TEXT EXCERPT:
..............................
# [DOCUMENTATION] MASHUP PHASE (b)
#### **[WHAT]**
This Jupyter Notebook analyses the mashup datasets for "EmpowerItaly", an open data project regarding the analysis of foreigner workers presence in Italy. <b>

This part represents the last part of the divergent phase of the double diamond - here we already made some assumptions while scraping data - in this phase the main objective is to provide a potential answer to our research question. <br>

- **DEFINITION OF *ACTIVITY RATE*** : 
- **DEFINITION OF *UNEMPLOYMENT RATE*** : 


#### **[HOW]**
The described phase results in the attempt to verify the presence of a potential correlation between ACTIVITY RATE and UNEMPLOYMENT RATE - both for #foreigners and #native citizens.

#### **[WHY]**
This first assumption came to our interest when we actually tried to visualize data for this specific purpose: analyzing the relation between the acitivity and the real condition of the person (without gender distinction).

#### install packages

In [6]:
# install packages
!pip install plotly
!pip install chart_studio



In [7]:
# import packages
import pandas as pd
import numpy as np
import scipy as sp
import plotly.express as px
import chart_studio.plotly as py
import plotly.graph_objects as go

# INVESTIGATION NO.1 - MAIN
TOTAL ACTIVITY RATE X UNEMPLOYMENT RATE
Here the discriminant factor is the activity rate, i.e. the effort to search for opportunities - formally, the activity rate is [TBT definition on GDrive]

In [8]:
# WHAT: ANALYSIS OF THE TOTAL UNEMPLOYMENT X ACTIVITY RATE (i.e. WIHTOUT PAYING ATTENTION TO THE EDUCATIONAL LEVEL)
..............................
DIRECTIONS: Continue the EmpowerItaly mashup notebook from its final line.

EXCERPTED RECORDS:
..............................
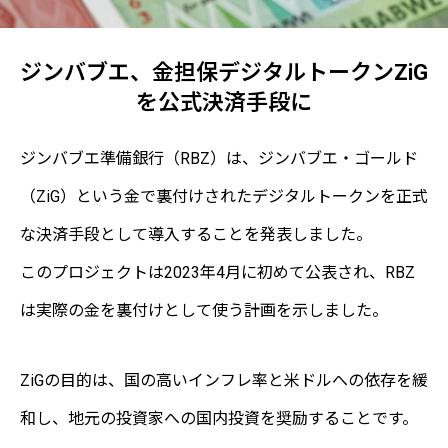
ジンバブエ、金担保デジタルトークンZiG
を公式決済手段に
ジンバブエ準備銀行（RBZ）は、ジンバブエ・ゴールド
（ZiG）という金で裏付けされたデジタルトークンを正式
な決済手段として導入することを発表しました。
このプロジェクトは2023年4月に初めて公表され、RBZ
は実際の金を裏付けとして使う計画を示しました。
ZiGの目的は、国の高いインフレ率と米ドルへの依存を緩
和し、地元の投資家への国内投資を奨励することです。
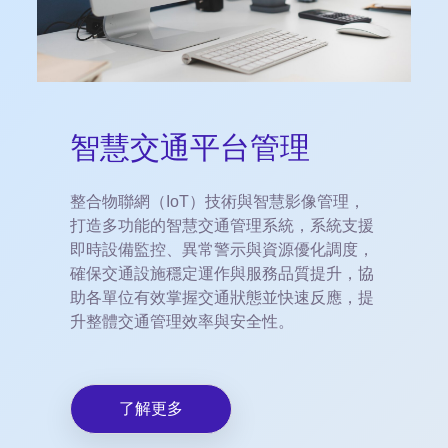
智慧交通平台管理
整合物聯網（IoT）技術與智慧影像管理，
打造多功能的智慧交通管理系統，系統支援
即時設備監控、異常警示與資源優化調度，
確保交通設施穩定運作與服務品質提升，協
助各單位有效掌握交通狀態並快速反應，提
升整體交通管理效率與安全性。
了解更多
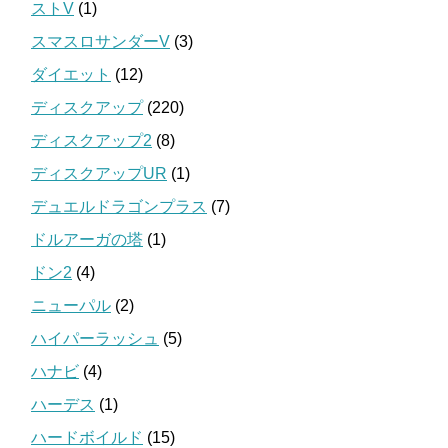
ストV
(1)
スマスロサンダーV
(3)
ダイエット
(12)
ディスクアップ
(220)
ディスクアップ2
(8)
ディスクアップUR
(1)
デュエルドラゴンプラス
(7)
ドルアーガの塔
(1)
ドン2
(4)
ニューパル
(2)
ハイパーラッシュ
(5)
ハナビ
(4)
ハーデス
(1)
ハードボイルド
(15)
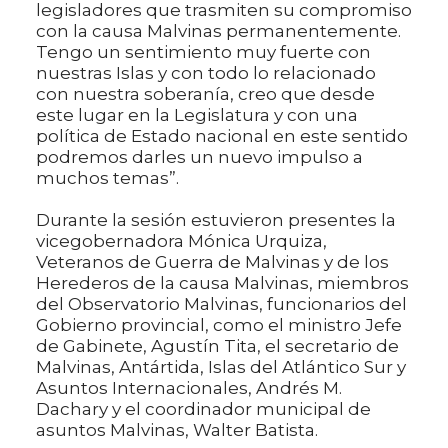
legisladores que trasmiten su compromiso
con la causa Malvinas permanentemente.
Tengo un sentimiento muy fuerte con
nuestras Islas y con todo lo relacionado
con nuestra soberanía, creo que desde
este lugar en la Legislatura y con una
política de Estado nacional en este sentido
podremos darles un nuevo impulso a
muchos temas”.
Durante la sesión estuvieron presentes la
vicegobernadora Mónica Urquiza,
Veteranos de Guerra de Malvinas y de los
Herederos de la causa Malvinas, miembros
del Observatorio Malvinas, funcionarios del
Gobierno provincial, como el ministro Jefe
de Gabinete, Agustín Tita, el secretario de
Malvinas, Antártida, Islas del Atlántico Sur y
Asuntos Internacionales, Andrés M.
Dachary y el coordinador municipal de
asuntos Malvinas, Walter Batista.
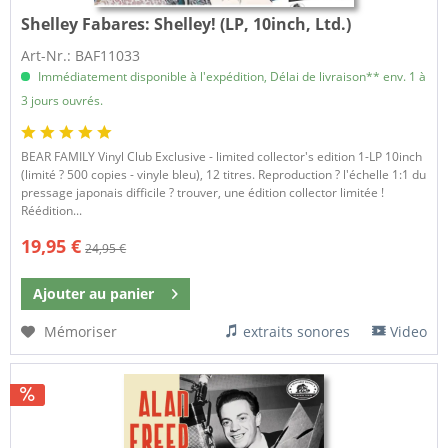
Shelley Fabares:
Shelley! (LP, 10inch, Ltd.)
Art-Nr.: BAF11033
Immédiatement disponible à l'expédition, Délai de livraison** env. 1 à
3 jours ouvrés.
BEAR FAMILY Vinyl Club Exclusive - limited collector's edition 1-LP 10inch
(limité ? 500 copies - vinyle bleu), 12 titres. Reproduction ? l'échelle 1:1 du
pressage japonais difficile ? trouver, une édition collector limitée !
Réédition...
19,95 €
24,95 €
Ajouter au
panier
Mémoriser
extraits sonores
Video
..............................
REPLY TO THE TASK:
# INSIGHT: The level of activity has more or less the same starting rate as the second level.
# The more we go upper on the educational level, the more the unemployment rate has a upper-defined span in the line.
# Furthermore, we notice how in 2022 the unemployment rate is downgraded, and the activity rate is raised in a significative way.

dunnoDf = pd.read_csv('https://raw.githubusercontent.com/openaccesstoimmigrants/openaccesstoimmigrants/main/vizEnvironment/dunnoMashup.csv')
# dunnoDf = dunnoDf.replace('italian',0)
# dunnoDf = dunnoDf.replace('foreign',1)

fig2 = px.scatter(
    dunnoDf, #dataframe
    x="Year", #regions
    y="total_y", #activity rate  ||
    size="total_x", #bubble size, directly proportional to  ||
    color="Citizenship",#foreign/italian color relation  ||
    color_continuous_scale=px.colors.sequential.Plotly3, #color theme
    marginal_x="box",
    title="Unemployment Rate x Activity Rate by Region (from 2018 to 2022)", #chart title
)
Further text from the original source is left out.